What this task involves →
State only the number of lines below where the word "none" is found.
*** Opening Study material ***
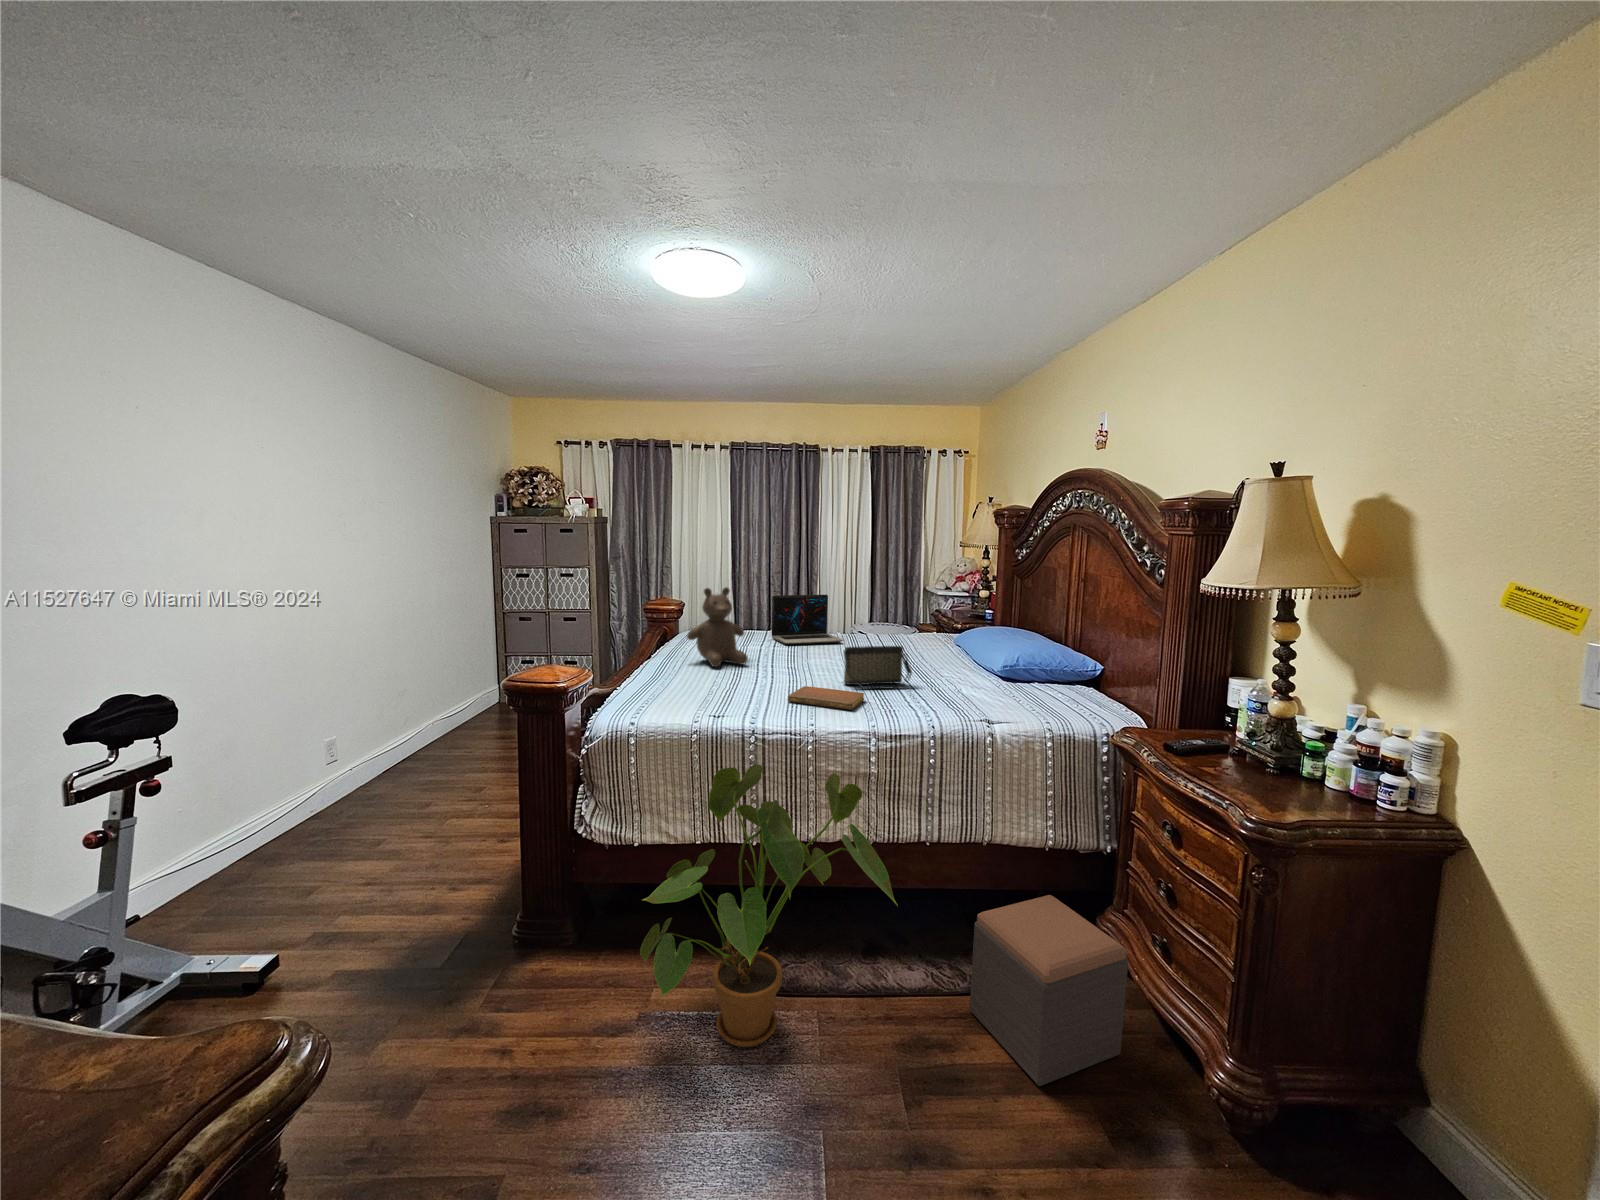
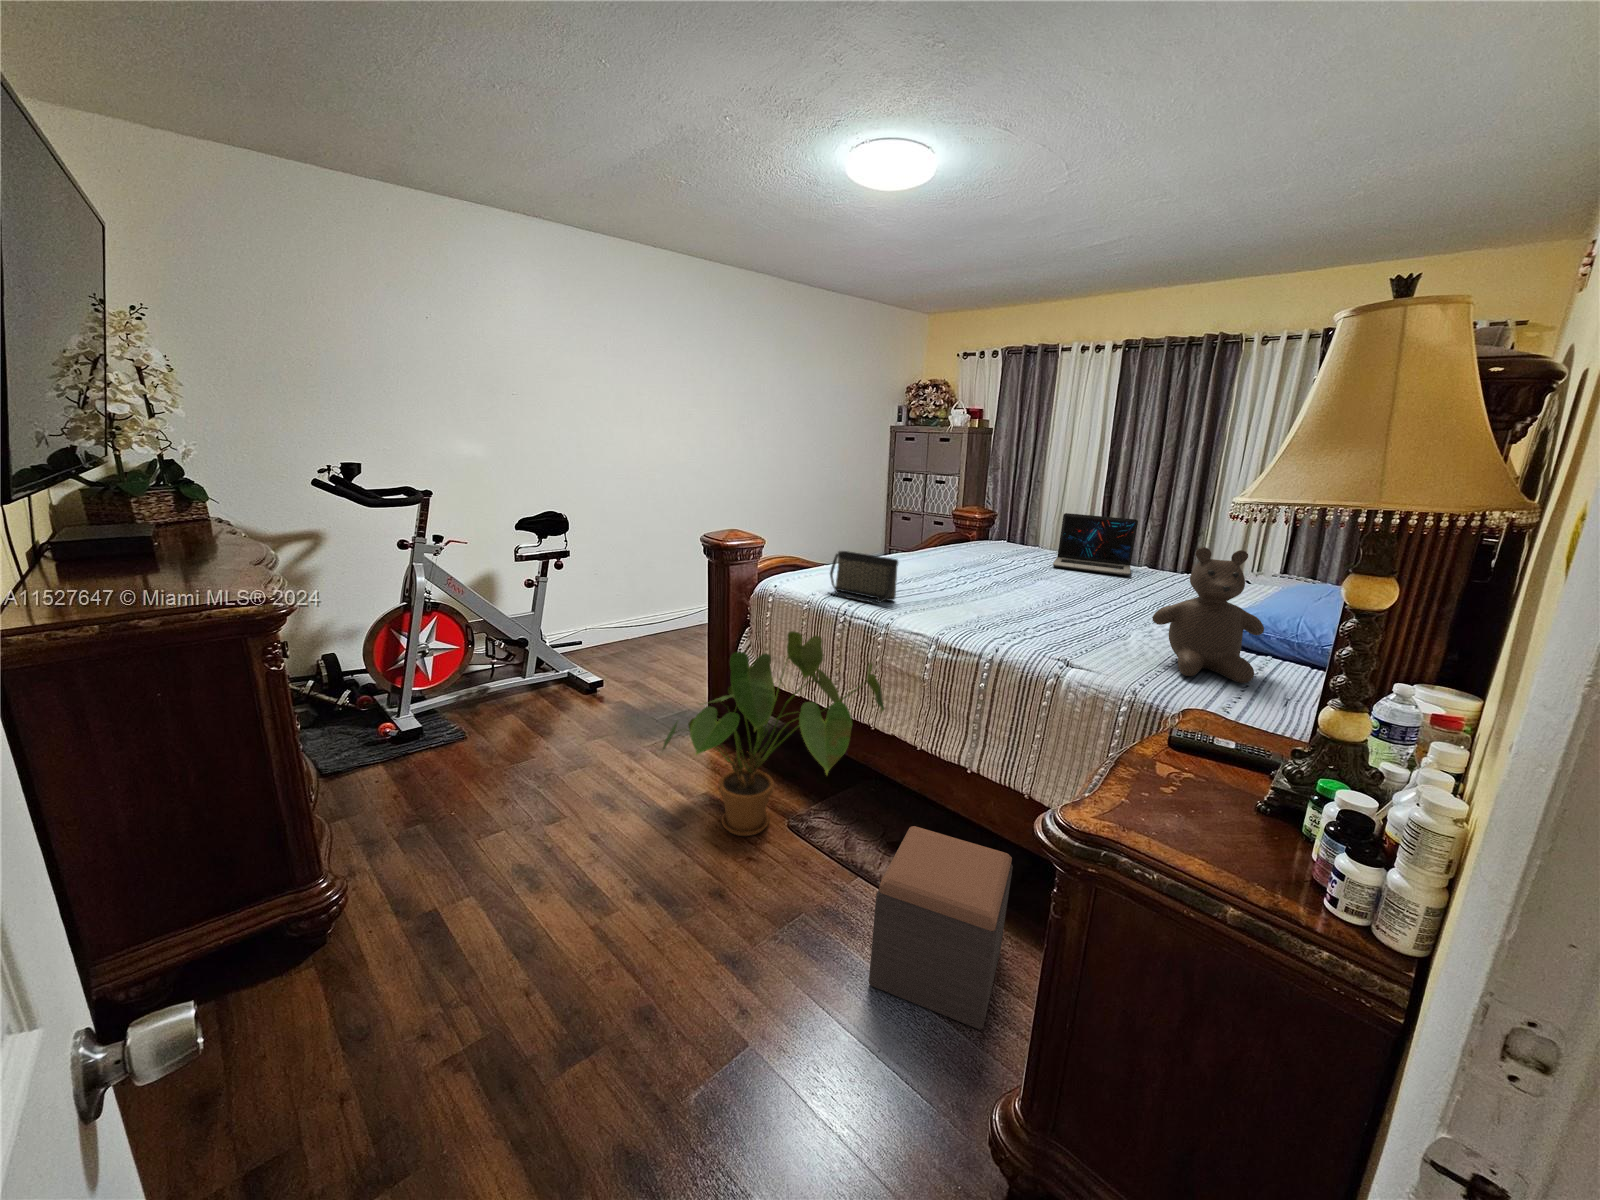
teddy bear: present [687,587,748,667] -> present [1153,547,1264,683]
handbag: present [844,646,912,689] -> present [830,551,898,603]
notebook: present [788,686,864,710] -> none [916,594,992,620]

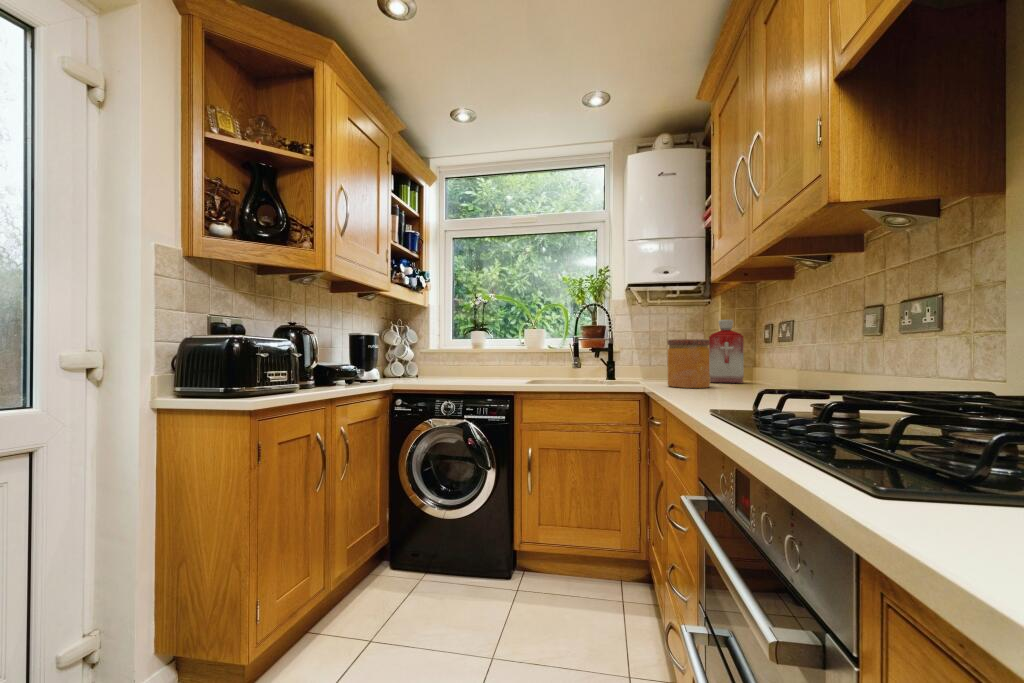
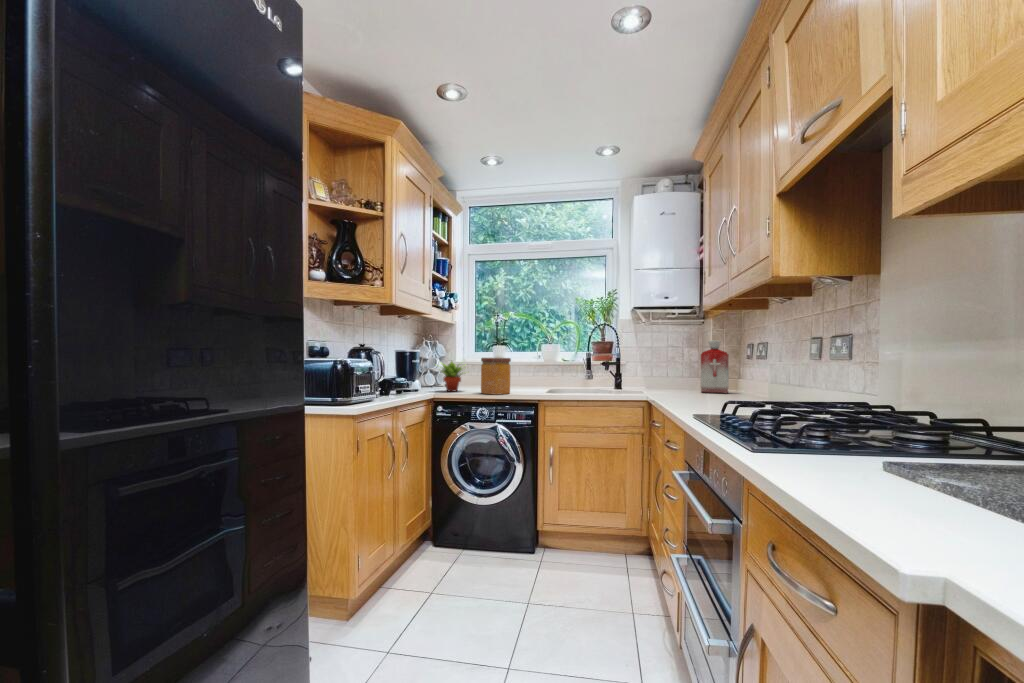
jar: present [667,339,710,388] -> present [481,358,511,394]
succulent plant: none [391,345,434,383] -> present [442,361,462,392]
*** Closing Study material ***
Answer section →
2